Jetzt schwebt mir folgendes vor:

- Gewächshaus wegreissen
- Fläche pflastern mit stabilem Fundament
- aufs Fundament ein stabiler Balkenaufbau, eine Art Hochterasse in 1,5 - 2m Höhe
- seitlicher Bretterverschlag und das Erdgeschoss sozusagen als Geräteschuppen nutzen für Rasenmäher, Töpfe, Spaten, Schaufel....
- Auf der Hochterasse ein Gemüsebeet mit ca. 1x2m anlegen


Hat jemand von so was Bilder oder einen Tip ob die Idee voll daneben ist oder umgesetzt werden könnte???


----------



## Hexe_Mol (18. März 2011)

*AW: Hochbeet bzw. Dachbeet*

hallo pyro 

ich glaube, das mit den gartenbaustellen kennen wir alle....... man wird irgendwie nie "fertig". 

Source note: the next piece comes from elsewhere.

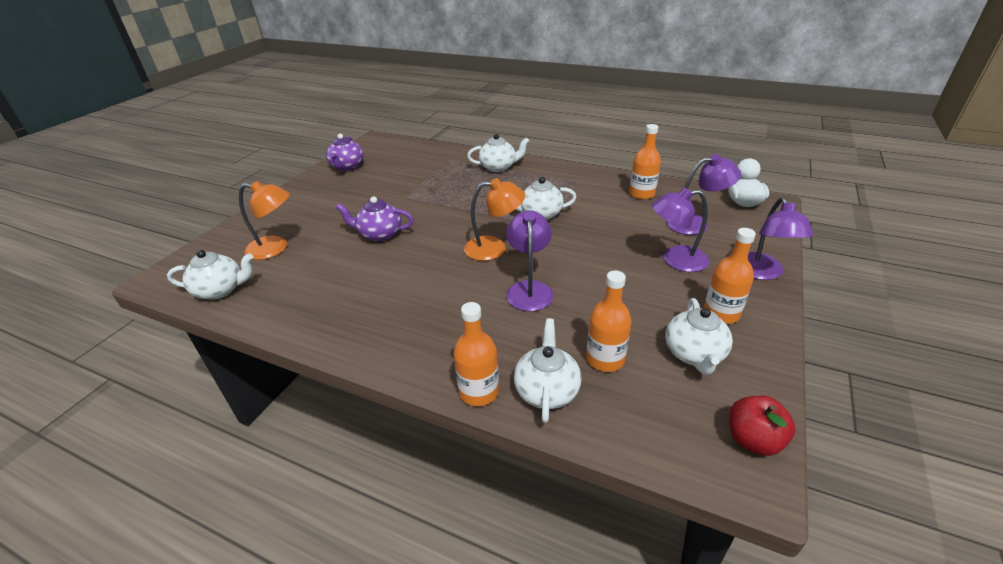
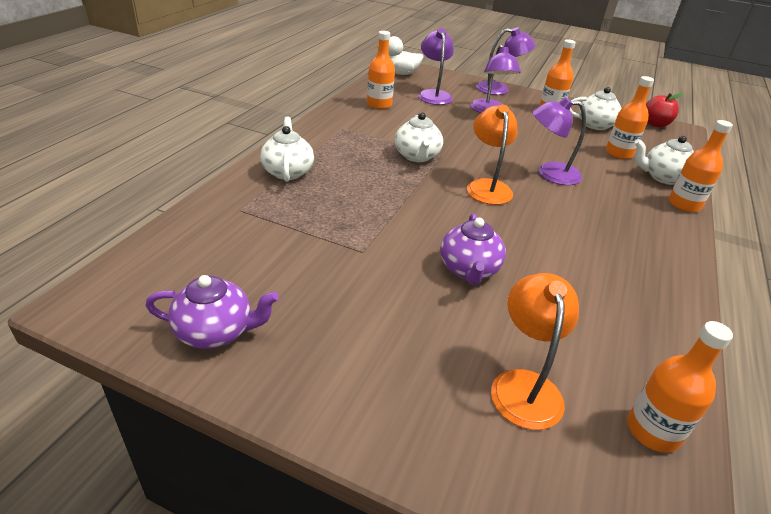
camera: 95 degrees left, 0 degrees up
(221, 290) = (652, 431): white teapot -> orange bottle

bilder habe ich zu deiner idee keine, aber ich erzähl dir einfach mal, was mir bei deiner beschreibung so durch den kopf geht... 

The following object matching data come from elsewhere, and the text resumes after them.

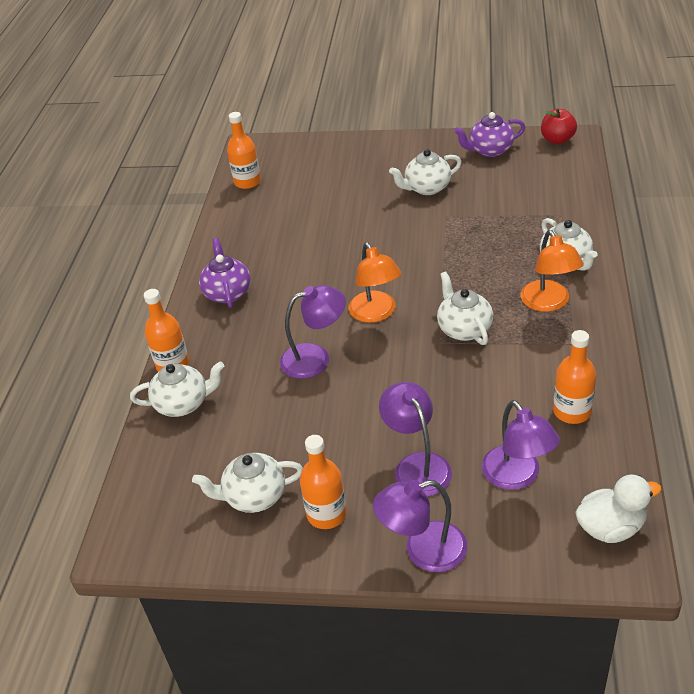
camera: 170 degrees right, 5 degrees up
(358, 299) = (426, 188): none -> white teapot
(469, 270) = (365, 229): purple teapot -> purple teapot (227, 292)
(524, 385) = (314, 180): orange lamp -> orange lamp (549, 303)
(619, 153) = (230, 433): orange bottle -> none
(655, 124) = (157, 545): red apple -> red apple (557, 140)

für mich hört sich deine idee an wie eine art "hochbeet mit garage drunter", hab ich das richtig verstanden?
die "garage" soll ja mit sicherheit regen-geschützt sein, daher müsstest du das hochbeet wohl mit folie auskleiden, wodurch natürlich staunässe- und fäulnisgefahr bestände. also wäre ein genügendes gefällt des "beet-bodens" mit ablaufmöglichkeit an der tiefsten stelle wichtig
wohin soll das ablaufende wasser? zum nachbarn? zu dir in den garten? das solltest du vorher "sinnvoll durchdenken" um ärger oder nen unfreiwilligen sumpf auszuschliessen
erde (besonders nasse natürlich) wird "richtig höllisch schwer", sprich der unterbau müsste mega-stabil gebaut werden, denn wenn du alle 30 cm nen stützpfeiler einbauen würdest, dann wäre die "garage" drunter kaum nochn nutzbar
möchtest du zum bearbeiten des beets, ernten des gemüses, unkrautjäten usw.. jedesmal auf die leiter steigen müssen? oder hast du erfahrung mit gartenarbeit auf __ stelzen? 
ich sehe dich gerade im geiste mit x säcken erde die leiter hoch und runter hecheln, danach mit samen, jungpflanzen, 1000 gießkannen voller wasser usw..... 
je nach bundesland (ich hab jetzt nicht in dein profil geschaut, sorry) und baurechlichen grundlagen könnte es dir passieren, dass dein eigenbau als gerätehaus o.ä. eingestuft würde und genehmigungspflichtig wäre (bzw. direkt an der grundstücksgrenze evtl gar nicht genehmigt würde), also unbedingt vorher informieren, damit das "böse erwachen" ausbleibt
wieso muss unbedingt an dieser stelle gemüse wachsen?
wie wäre es denn alternativ mit einer gerätegarage bzw. einem geräteschuppen mit "normal begrüntem dach". also mit dachwurz / hauswurz u.ä. geeigneten pflanzen begrünt? das hätte den riesenvorteil, dass du mit einer wenige cm dicken erdschicht auskämst (gewichtsersparnis) und nach der anlage kaum noch pflegeaufwand hättest. das "gärtner in luftiger höhe" würde also auf ein minimum reduziert bzw. nach der anwachsphase fast auf 0 sinken
aufgrund der folienauskleidung und des gewichts müsstst du sehr hochwertiges - und damit teures - holz nehmen (fäulnisgefahr, stabilität usw...), oder du würdest alle 2-3 jahre neu bauen müssen, weil dir der ganze "segen" zusammenbrechen würde 
regelmäßiger holzschutz bzw. holzpflege wäre wohl nur möglich, wenn du dazu jedesmal das hochbeet komplett leer machen würdest, folie entfernen usw... also quasi regelmäßig "halb zurückbauen und dann wieder vorwärts".... der gedanke hat was von "und täglich grüßt das murmeltier", oder? 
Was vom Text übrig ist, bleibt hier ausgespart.